I only had a few hours to work on this painting before breaking for yoga and a sand mandala ceremony on compassion but I feel it’s a good start. It was moving to watch Lama Ngawang sweep up his intricate and painstaking art into a pile while speaking on the nature of attachment and how nothing is permanent.
Cypress Rock
Persimmon Tangle
Cherry Blossom Cluster
Abalone and Float
Abalone and Float found a new home today!
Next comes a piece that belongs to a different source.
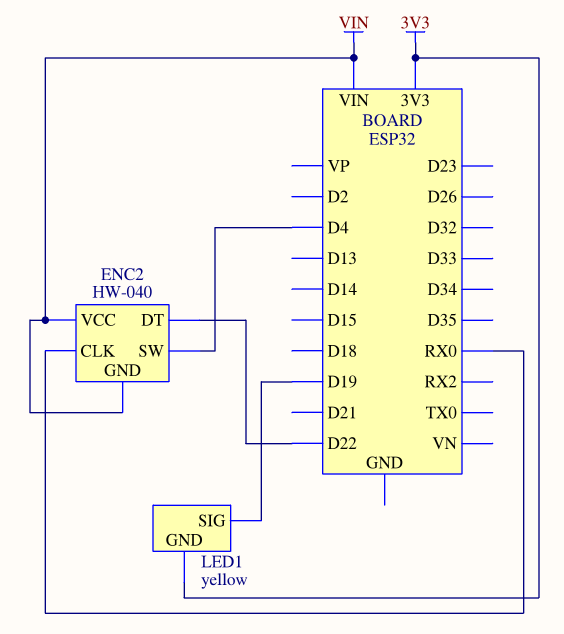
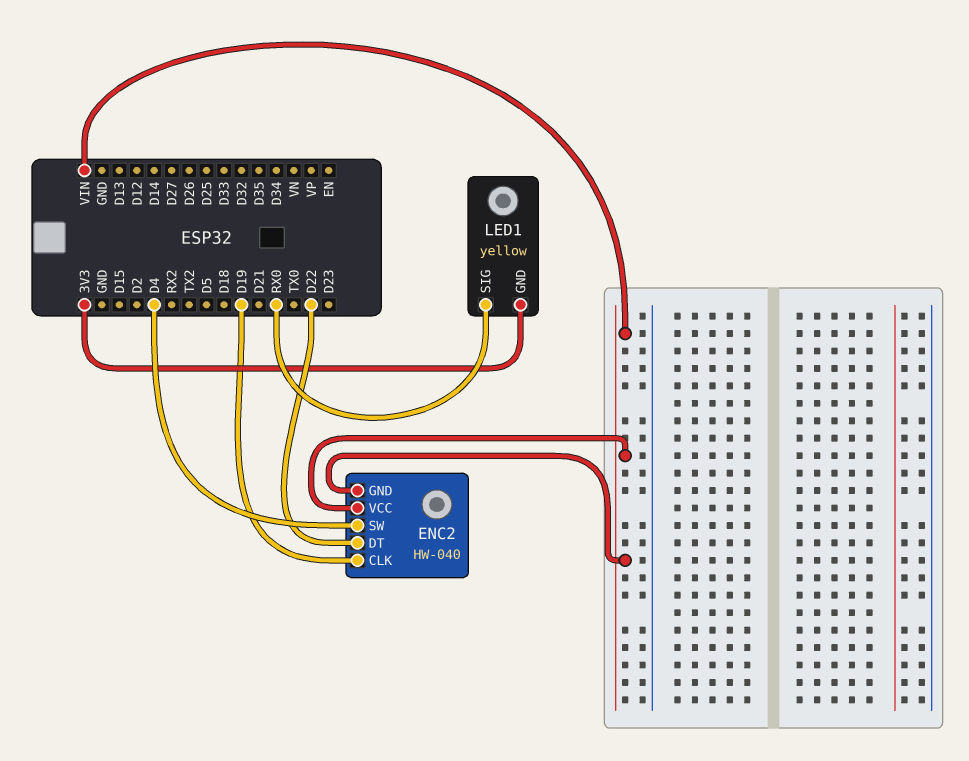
ENC2 pin CLK: RX0 -> D19
LED1 pin SIG: D19 -> RX0

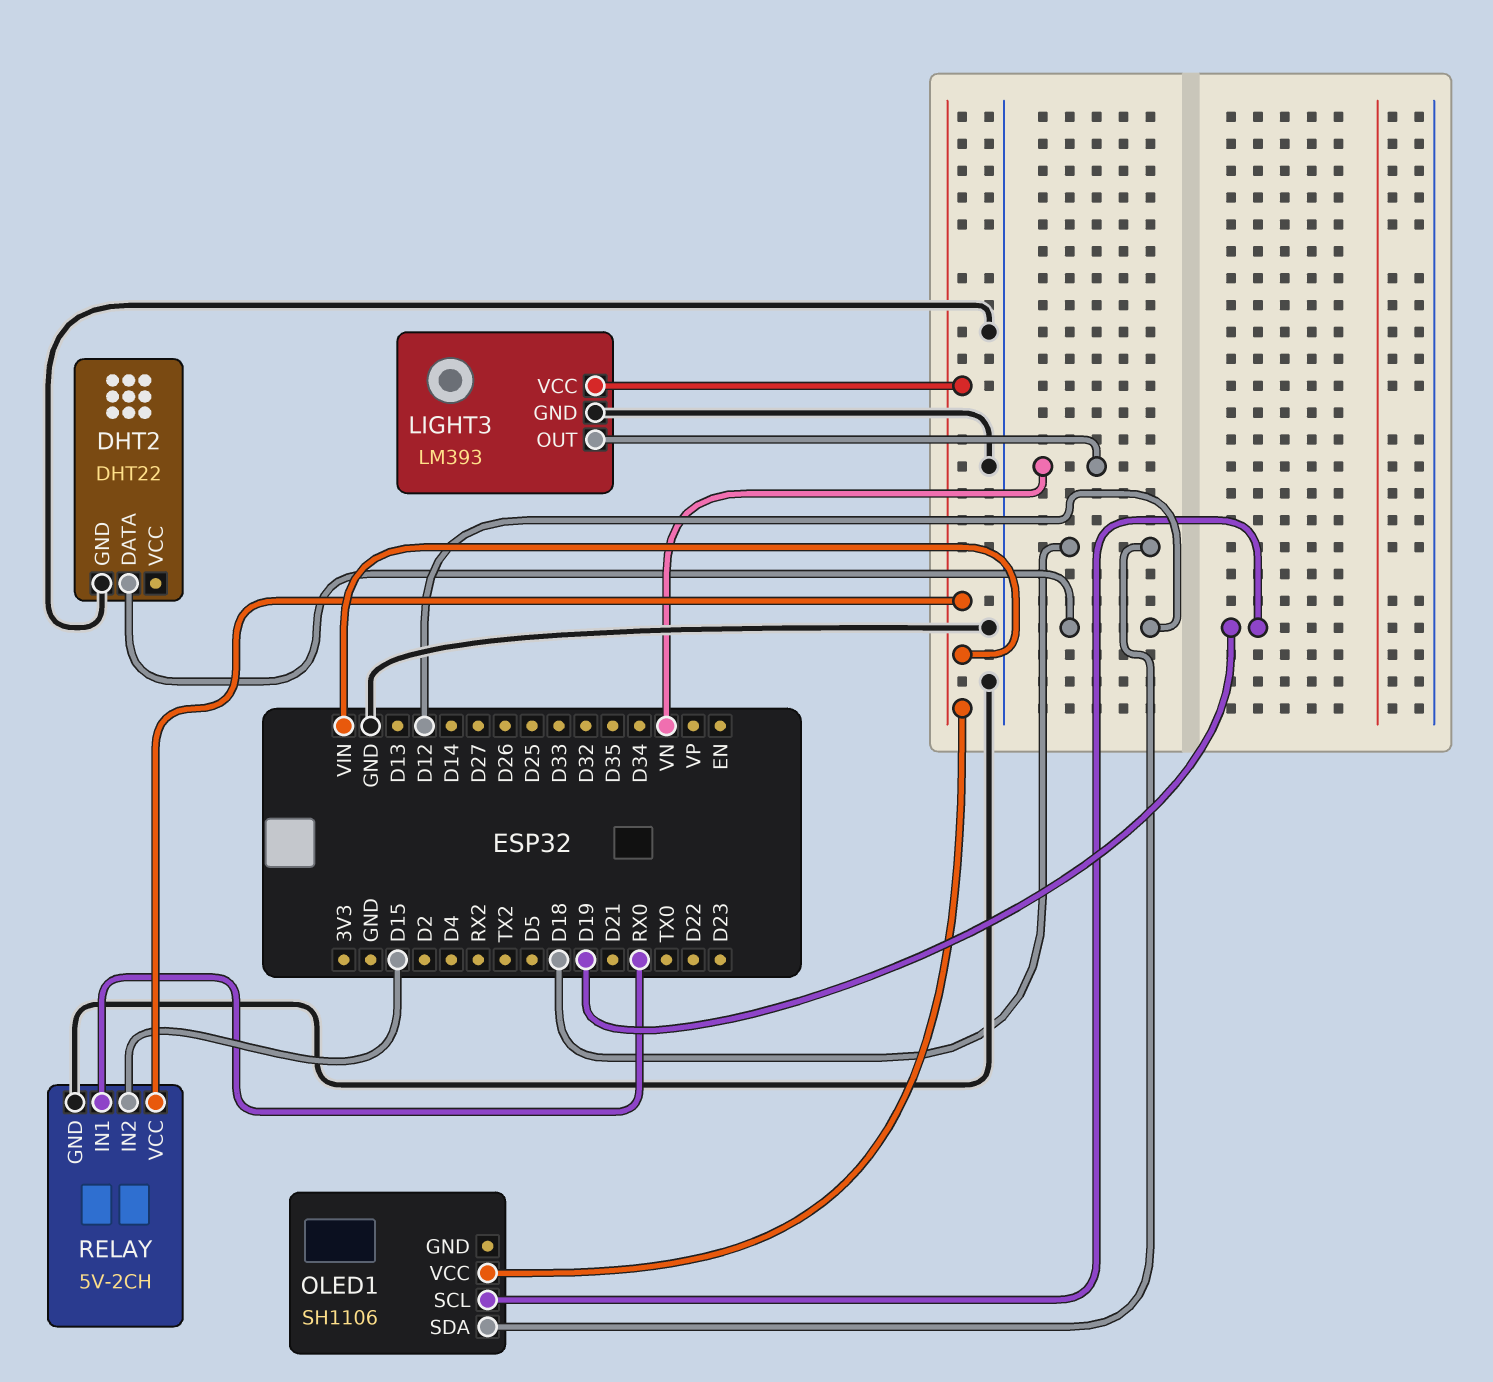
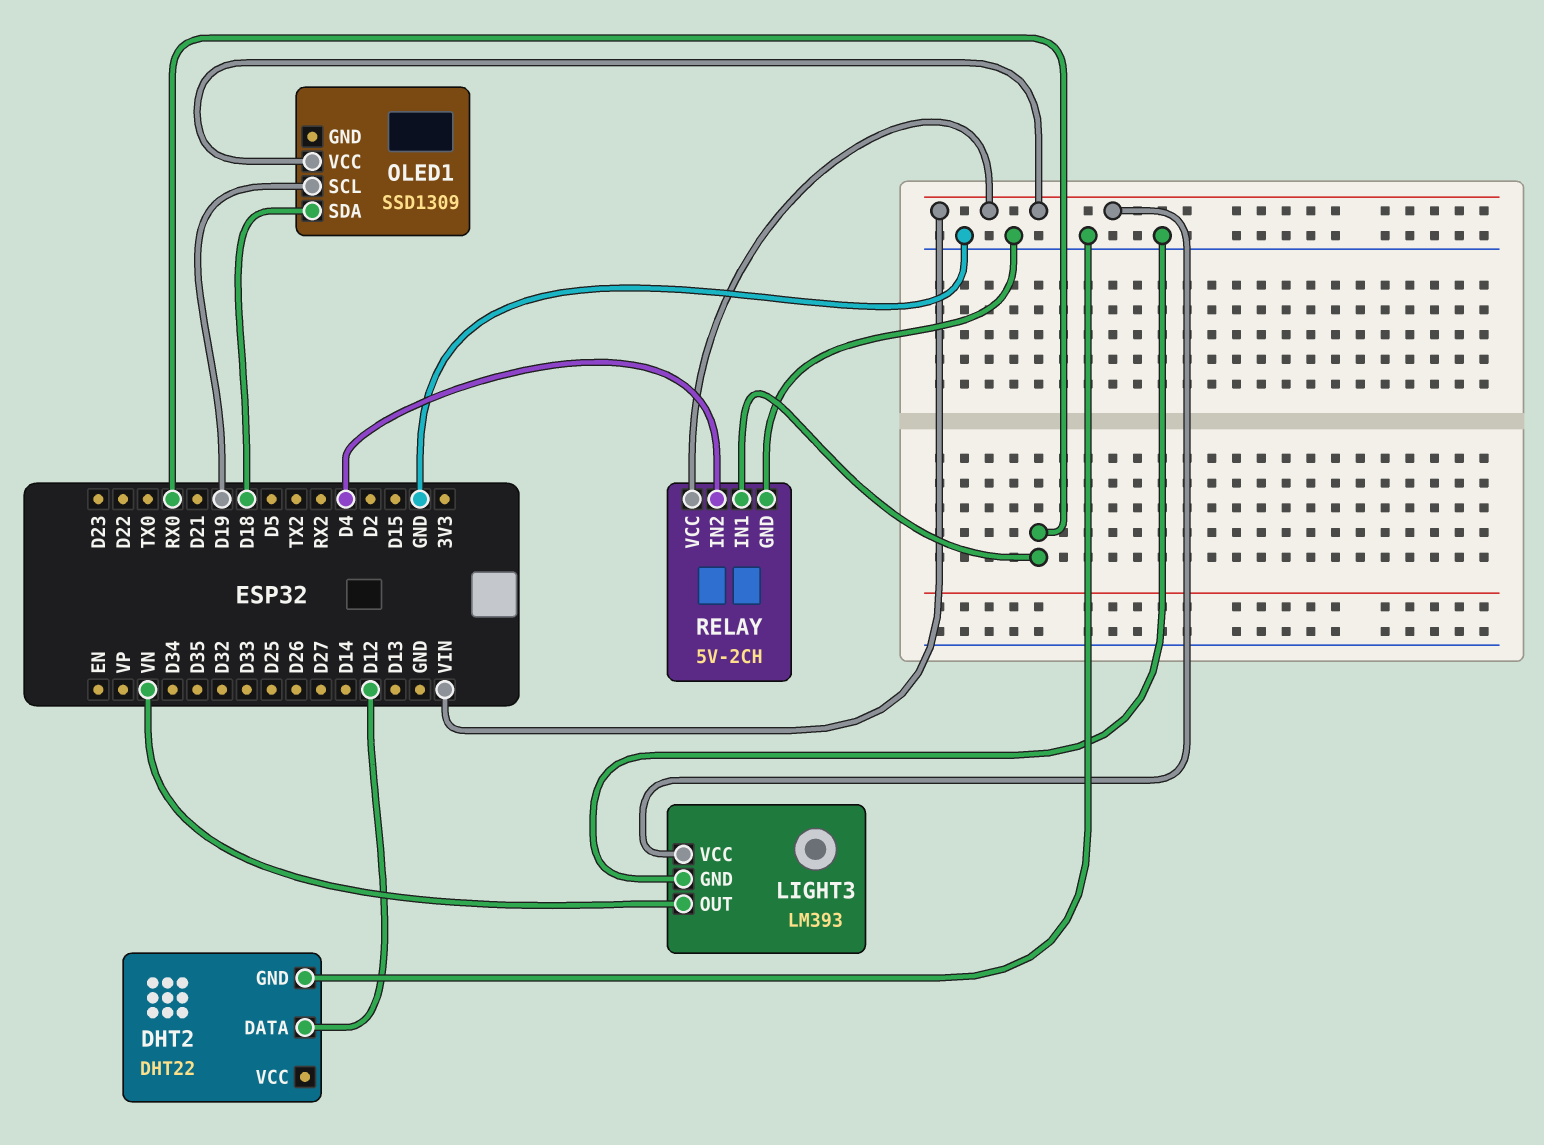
OLED1: SH1106 -> SSD1309
RELAY pin IN2: D15 -> D4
It was lovely meeting Kristen and Isabella as they came to my studio to pick up the painting, I really enjoy getting a sense of who my clients are and how they relate to the art. I hope they also enjoyed getting to know me in the context of my studio and how I work. We spoke of my motivation in painting abalone, which beyond trying to capture their iridescence and texture, is a love of the marine environment and a commentary on its over harvesting. Kristen knew abalone from growing up in the Bay Area, San Francisco and Santa Cruz. “I even know the smell of it” she pointed out, the comment poignantly underlying her intimacy with abalone and how evocative it is for her. Abalone symbolizes place for her, a piece of California she can take with her any where in the world.
Painting Cypress Rock
I hope to capture the precarious nature of life on the margins of land and sea in this painting I began last Friday. I’m using one of the many photographs I took in the summer of the cypresses in Point Lobos as inspiration. It’s just so stunning to see these lone trees clinging to sheer rock face, pummeled by the Pacific! I like how the tree is dwarfed by the massive outcropping of rock on which it clings, rock which has been stripped nearly bare by the ocean. It’s almost a portrait of a landscape in which the skin and muscle has been pulled away to reveal the skeletal structure. Although the cypress symbolizes death and mourning, here I think it is a metaphor for perseverance.
Frozen Thoughts
I have lots of must dos and should dos on my agenda. Too many musts and shoulds can stifle creativity and I really needed to do something just on a whim. On Friday I took out a convex canvas I had kicking about the studio and knew it would be a great match for the heartsease paperweight I had photographed earlier this fall (sometimes you don’t even know you want to paint something until you photograph it). Here’s how it’s coming along.
Monterey Cypress Completed
Each painting takes its own path. Some paintings effortlessly appear as you draw your paint across the canvas with your brush. Not so often. More frequently you need to do more than just show up. Usually it’s a process of really looking, laying down what you think you see and then really looking again. Sometimes you need to rethink your approach and paint over or scrape off or even toss out and start again. Mostly you need to be brave enough to push yourself and patient enough to let it all unfold.
Home to Roost
When my paintings went off for exhibition at Breathe there was a huge vacuum created in my home and studio, and you know how nature feels about that, well me too – we abhor it!
It didn’t long for me to tire of all those empty nails and hooks everywhere, and soon enough they all were hung with elaborate vintage frames teasing me with all the endless possibilities of my next new project. Before I knew it the summer had flown by busy as I was with commissions and exhibitions. Now the paintings have returned and displaced those empty frames which are themselves a sort of vacuum and they too long to be filled.
Oh, did I mention that I acquired a casket? I’ll be filling that too, not in a morbid way but with a florilegia flourish.